◆ **EXERCISE OBJECTIVE**
Reproduce, word for word, everything in the records from the line containing "loại hạt này" down to the line containing "Salário Mínimo Profissional", including both of those lines. Leave the pictures out of your answer.

Collected data entries
┌────────
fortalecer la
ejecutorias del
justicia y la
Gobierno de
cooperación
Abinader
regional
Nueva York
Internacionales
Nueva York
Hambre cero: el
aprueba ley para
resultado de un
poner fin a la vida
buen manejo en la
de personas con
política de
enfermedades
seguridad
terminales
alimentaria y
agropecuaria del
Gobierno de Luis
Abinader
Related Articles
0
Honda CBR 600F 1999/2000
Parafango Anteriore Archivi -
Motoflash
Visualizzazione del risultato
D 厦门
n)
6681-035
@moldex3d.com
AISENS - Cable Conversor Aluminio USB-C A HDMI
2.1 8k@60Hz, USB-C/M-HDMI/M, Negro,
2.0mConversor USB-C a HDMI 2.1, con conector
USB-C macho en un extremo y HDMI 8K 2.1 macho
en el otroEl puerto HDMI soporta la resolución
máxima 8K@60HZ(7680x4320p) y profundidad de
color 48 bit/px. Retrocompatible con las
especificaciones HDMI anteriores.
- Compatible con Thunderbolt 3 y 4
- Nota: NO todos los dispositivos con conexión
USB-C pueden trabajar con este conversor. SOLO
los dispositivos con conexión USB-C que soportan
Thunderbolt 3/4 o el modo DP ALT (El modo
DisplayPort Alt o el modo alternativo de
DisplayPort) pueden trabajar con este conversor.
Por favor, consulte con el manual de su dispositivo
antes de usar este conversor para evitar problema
└────────
┌────────
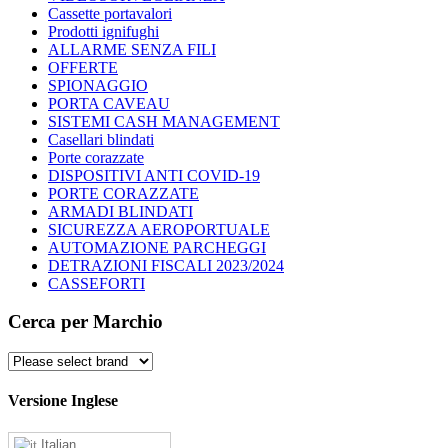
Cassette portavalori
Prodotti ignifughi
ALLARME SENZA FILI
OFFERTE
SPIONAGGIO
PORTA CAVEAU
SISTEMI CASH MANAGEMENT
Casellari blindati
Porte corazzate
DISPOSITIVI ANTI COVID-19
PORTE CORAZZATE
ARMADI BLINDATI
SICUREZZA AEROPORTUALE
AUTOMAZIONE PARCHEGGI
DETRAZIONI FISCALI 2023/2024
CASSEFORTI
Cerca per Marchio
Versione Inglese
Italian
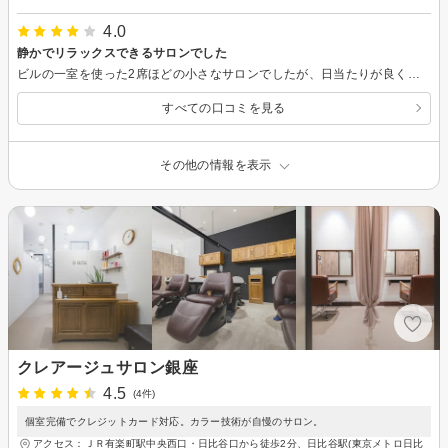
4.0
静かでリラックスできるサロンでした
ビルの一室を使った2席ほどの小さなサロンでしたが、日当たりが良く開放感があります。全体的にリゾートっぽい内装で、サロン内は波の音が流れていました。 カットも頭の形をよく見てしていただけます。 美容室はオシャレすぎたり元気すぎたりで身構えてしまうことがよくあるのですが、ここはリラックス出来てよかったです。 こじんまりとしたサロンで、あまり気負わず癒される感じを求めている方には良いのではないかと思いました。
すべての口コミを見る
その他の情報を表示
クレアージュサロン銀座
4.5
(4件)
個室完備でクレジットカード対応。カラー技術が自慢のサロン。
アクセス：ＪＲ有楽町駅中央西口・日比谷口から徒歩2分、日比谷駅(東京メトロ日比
└────────
┌────────
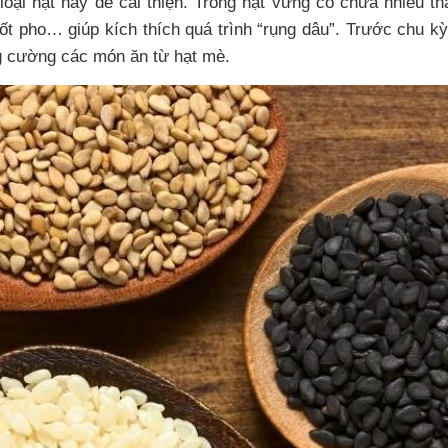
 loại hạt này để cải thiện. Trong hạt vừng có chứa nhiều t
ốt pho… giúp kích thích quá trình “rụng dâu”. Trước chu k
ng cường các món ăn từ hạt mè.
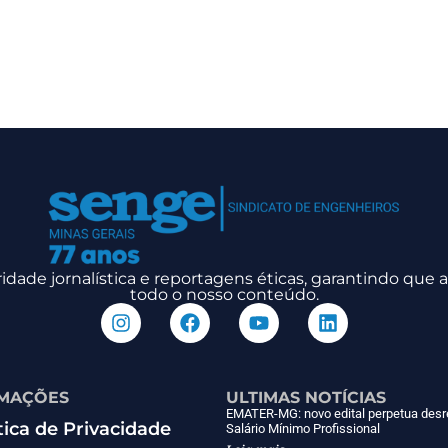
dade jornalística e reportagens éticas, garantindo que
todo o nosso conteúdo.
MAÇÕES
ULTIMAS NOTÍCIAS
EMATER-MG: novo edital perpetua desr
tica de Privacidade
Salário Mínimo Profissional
└────────
◆ **EXPECTED OUTPUT**
 loại hạt này để cải thiện. Trong hạt vừng có chứa nhiều t
ốt pho… giúp kích thích quá trình “rụng dâu”. Trước chu k
ng cường các món ăn từ hạt mè.
dade jornalística e reportagens éticas, garantindo que
todo o nosso conteúdo.
MAÇÕES
ULTIMAS NOTÍCIAS
EMATER-MG: novo edital perpetua desr
tica de Privacidade
Salário Mínimo Profissional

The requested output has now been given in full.